Internal representations are thought to support the generation of flexible, long-timescale behavioral patterns in both animals and artificial agents. Here, we present a novel conceptual framework for how Drosophila use their internal representation of head direction to maintain preferred headings in their surroundings, and how they learn to modify these preferences in the presence of selective thermal reinforcement.
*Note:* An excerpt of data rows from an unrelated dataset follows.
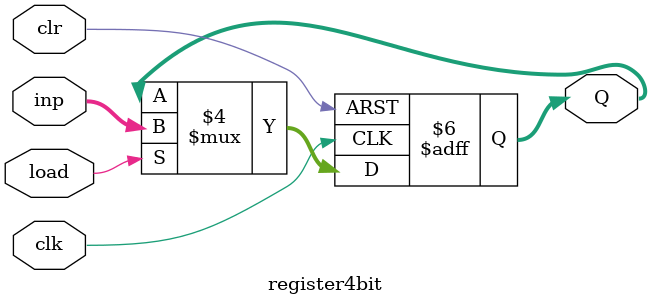
<source format=v>
/* 4 bit register */
module register4bit (
    input wire load, 
    input wire clk,
    input wire clr,
    input wire [3:0] inp,
    output reg [3:0] Q
);

/* D fiop flop */
always @(posedge clk or posedge clr) begin
    if (clr == 1)
        Q <= 0;
    else if (load == 1)
        Q <= inp;
end

endmodule

</source>
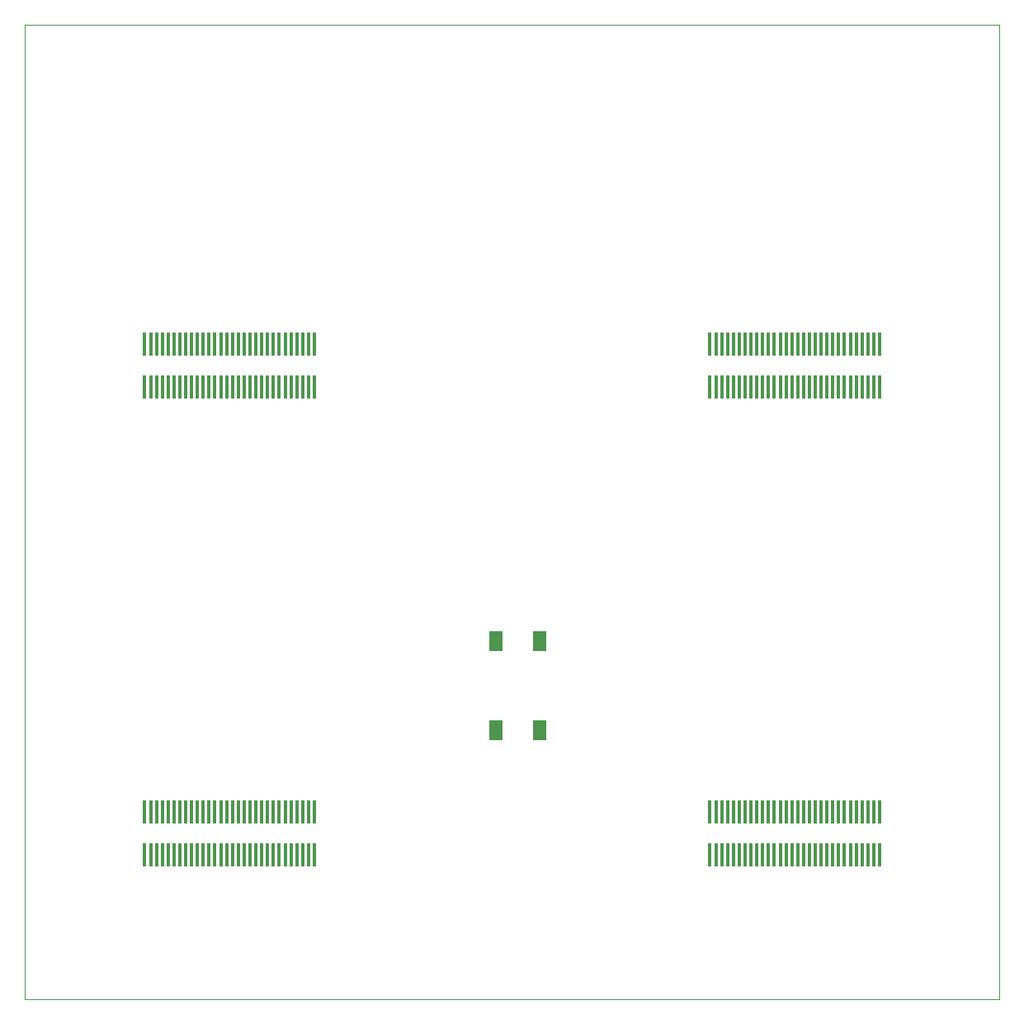
<source format=gtp>
G75*
%MOIN*%
%OFA0B0*%
%FSLAX25Y25*%
%IPPOS*%
%LPD*%
%AMOC8*
5,1,8,0,0,1.08239X$1,22.5*
%
%ADD10C,0.00394*%
%ADD11R,0.01378X0.09646*%
%ADD12R,0.05512X0.08268*%
D10*
X0002294Y0001400D02*
X0002294Y0395101D01*
X0395995Y0395101D01*
X0395995Y0001400D01*
X0002294Y0001400D01*
D11*
X0050719Y0059569D03*
X0053081Y0059569D03*
X0055444Y0059569D03*
X0057806Y0059569D03*
X0060168Y0059569D03*
X0062530Y0059569D03*
X0064893Y0059569D03*
X0067255Y0059569D03*
X0069617Y0059569D03*
X0071979Y0059569D03*
X0074341Y0059569D03*
X0076704Y0059569D03*
X0079066Y0059569D03*
X0081428Y0059569D03*
X0083790Y0059569D03*
X0086152Y0059569D03*
X0088515Y0059569D03*
X0090877Y0059569D03*
X0093239Y0059569D03*
X0095601Y0059569D03*
X0097963Y0059569D03*
X0100326Y0059569D03*
X0102688Y0059569D03*
X0105050Y0059569D03*
X0107412Y0059569D03*
X0109774Y0059569D03*
X0112137Y0059569D03*
X0114499Y0059569D03*
X0116861Y0059569D03*
X0119223Y0059569D03*
X0119223Y0077089D03*
X0116861Y0077089D03*
X0114499Y0077089D03*
X0112137Y0077089D03*
X0109774Y0077089D03*
X0107412Y0077089D03*
X0105050Y0077089D03*
X0102688Y0077089D03*
X0100326Y0077089D03*
X0097963Y0077089D03*
X0095601Y0077089D03*
X0093239Y0077089D03*
X0090877Y0077089D03*
X0088515Y0077089D03*
X0086152Y0077089D03*
X0083790Y0077089D03*
X0081428Y0077089D03*
X0079066Y0077089D03*
X0076704Y0077089D03*
X0074341Y0077089D03*
X0071979Y0077089D03*
X0069617Y0077089D03*
X0067255Y0077089D03*
X0064893Y0077089D03*
X0062530Y0077089D03*
X0060168Y0077089D03*
X0057806Y0077089D03*
X0055444Y0077089D03*
X0053081Y0077089D03*
X0050719Y0077089D03*
X0050719Y0248546D03*
X0053081Y0248546D03*
X0055444Y0248546D03*
X0057806Y0248546D03*
X0060168Y0248546D03*
X0062530Y0248546D03*
X0064893Y0248546D03*
X0067255Y0248546D03*
X0069617Y0248546D03*
X0071979Y0248546D03*
X0074341Y0248546D03*
X0076704Y0248546D03*
X0079066Y0248546D03*
X0081428Y0248546D03*
X0083790Y0248546D03*
X0086152Y0248546D03*
X0088515Y0248546D03*
X0090877Y0248546D03*
X0093239Y0248546D03*
X0095601Y0248546D03*
X0097963Y0248546D03*
X0100326Y0248546D03*
X0102688Y0248546D03*
X0105050Y0248546D03*
X0107412Y0248546D03*
X0109774Y0248546D03*
X0112137Y0248546D03*
X0114499Y0248546D03*
X0116861Y0248546D03*
X0119223Y0248546D03*
X0119223Y0266065D03*
X0116861Y0266065D03*
X0114499Y0266065D03*
X0112137Y0266065D03*
X0109774Y0266065D03*
X0107412Y0266065D03*
X0105050Y0266065D03*
X0102688Y0266065D03*
X0100326Y0266065D03*
X0097963Y0266065D03*
X0095601Y0266065D03*
X0093239Y0266065D03*
X0090877Y0266065D03*
X0088515Y0266065D03*
X0086152Y0266065D03*
X0083790Y0266065D03*
X0081428Y0266065D03*
X0079066Y0266065D03*
X0076704Y0266065D03*
X0074341Y0266065D03*
X0071979Y0266065D03*
X0069617Y0266065D03*
X0067255Y0266065D03*
X0064893Y0266065D03*
X0062530Y0266065D03*
X0060168Y0266065D03*
X0057806Y0266065D03*
X0055444Y0266065D03*
X0053081Y0266065D03*
X0050719Y0266065D03*
X0279066Y0266065D03*
X0281428Y0266065D03*
X0283790Y0266065D03*
X0286152Y0266065D03*
X0288515Y0266065D03*
X0290877Y0266065D03*
X0293239Y0266065D03*
X0295601Y0266065D03*
X0297963Y0266065D03*
X0300326Y0266065D03*
X0302688Y0266065D03*
X0305050Y0266065D03*
X0307412Y0266065D03*
X0309774Y0266065D03*
X0312137Y0266065D03*
X0314499Y0266065D03*
X0316861Y0266065D03*
X0319223Y0266065D03*
X0321585Y0266065D03*
X0323948Y0266065D03*
X0326310Y0266065D03*
X0328672Y0266065D03*
X0331034Y0266065D03*
X0333396Y0266065D03*
X0335759Y0266065D03*
X0338121Y0266065D03*
X0340483Y0266065D03*
X0342845Y0266065D03*
X0345207Y0266065D03*
X0347570Y0266065D03*
X0347570Y0248546D03*
X0345207Y0248546D03*
X0342845Y0248546D03*
X0340483Y0248546D03*
X0338121Y0248546D03*
X0335759Y0248546D03*
X0333396Y0248546D03*
X0331034Y0248546D03*
X0328672Y0248546D03*
X0326310Y0248546D03*
X0323948Y0248546D03*
X0321585Y0248546D03*
X0319223Y0248546D03*
X0316861Y0248546D03*
X0314499Y0248546D03*
X0312137Y0248546D03*
X0309774Y0248546D03*
X0307412Y0248546D03*
X0305050Y0248546D03*
X0302688Y0248546D03*
X0300326Y0248546D03*
X0297963Y0248546D03*
X0295601Y0248546D03*
X0293239Y0248546D03*
X0290877Y0248546D03*
X0288515Y0248546D03*
X0286152Y0248546D03*
X0283790Y0248546D03*
X0281428Y0248546D03*
X0279066Y0248546D03*
X0279066Y0077089D03*
X0281428Y0077089D03*
X0283790Y0077089D03*
X0286152Y0077089D03*
X0288515Y0077089D03*
X0290877Y0077089D03*
X0293239Y0077089D03*
X0295601Y0077089D03*
X0297963Y0077089D03*
X0300326Y0077089D03*
X0302688Y0077089D03*
X0305050Y0077089D03*
X0307412Y0077089D03*
X0309774Y0077089D03*
X0312137Y0077089D03*
X0314499Y0077089D03*
X0316861Y0077089D03*
X0319223Y0077089D03*
X0321585Y0077089D03*
X0323948Y0077089D03*
X0326310Y0077089D03*
X0328672Y0077089D03*
X0331034Y0077089D03*
X0333396Y0077089D03*
X0335759Y0077089D03*
X0338121Y0077089D03*
X0340483Y0077089D03*
X0342845Y0077089D03*
X0345207Y0077089D03*
X0347570Y0077089D03*
X0347570Y0059569D03*
X0345207Y0059569D03*
X0342845Y0059569D03*
X0340483Y0059569D03*
X0338121Y0059569D03*
X0335759Y0059569D03*
X0333396Y0059569D03*
X0331034Y0059569D03*
X0328672Y0059569D03*
X0326310Y0059569D03*
X0323948Y0059569D03*
X0321585Y0059569D03*
X0319223Y0059569D03*
X0316861Y0059569D03*
X0314499Y0059569D03*
X0312137Y0059569D03*
X0309774Y0059569D03*
X0307412Y0059569D03*
X0305050Y0059569D03*
X0302688Y0059569D03*
X0300326Y0059569D03*
X0297963Y0059569D03*
X0295601Y0059569D03*
X0293239Y0059569D03*
X0290877Y0059569D03*
X0288515Y0059569D03*
X0286152Y0059569D03*
X0283790Y0059569D03*
X0281428Y0059569D03*
X0279066Y0059569D03*
D12*
X0210256Y0110087D03*
X0192539Y0110087D03*
X0192539Y0145913D03*
X0210256Y0145913D03*
M02*

</source>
To develop the framework, we analyzed flies’ behavior in a classical operant visual learning paradigm and found that they use stochastically generated fixations and directed turns to express their heading preferences. Symmetries in the visual scene used in the paradigm allowed us to expose how flies’ probabilistic behavior in this setting is tethered to their head direction representation. We describe how flies’ ability to quickly adapt their behavior to the rules of their environment may rest on a behavioral policy whose parameters are flexible but whose form is genetically encoded in the structure of their circuits. Many of the mechanisms we outline may also be relevant for rapidly adaptive behavior driven by internal representations in other animals, including mammals.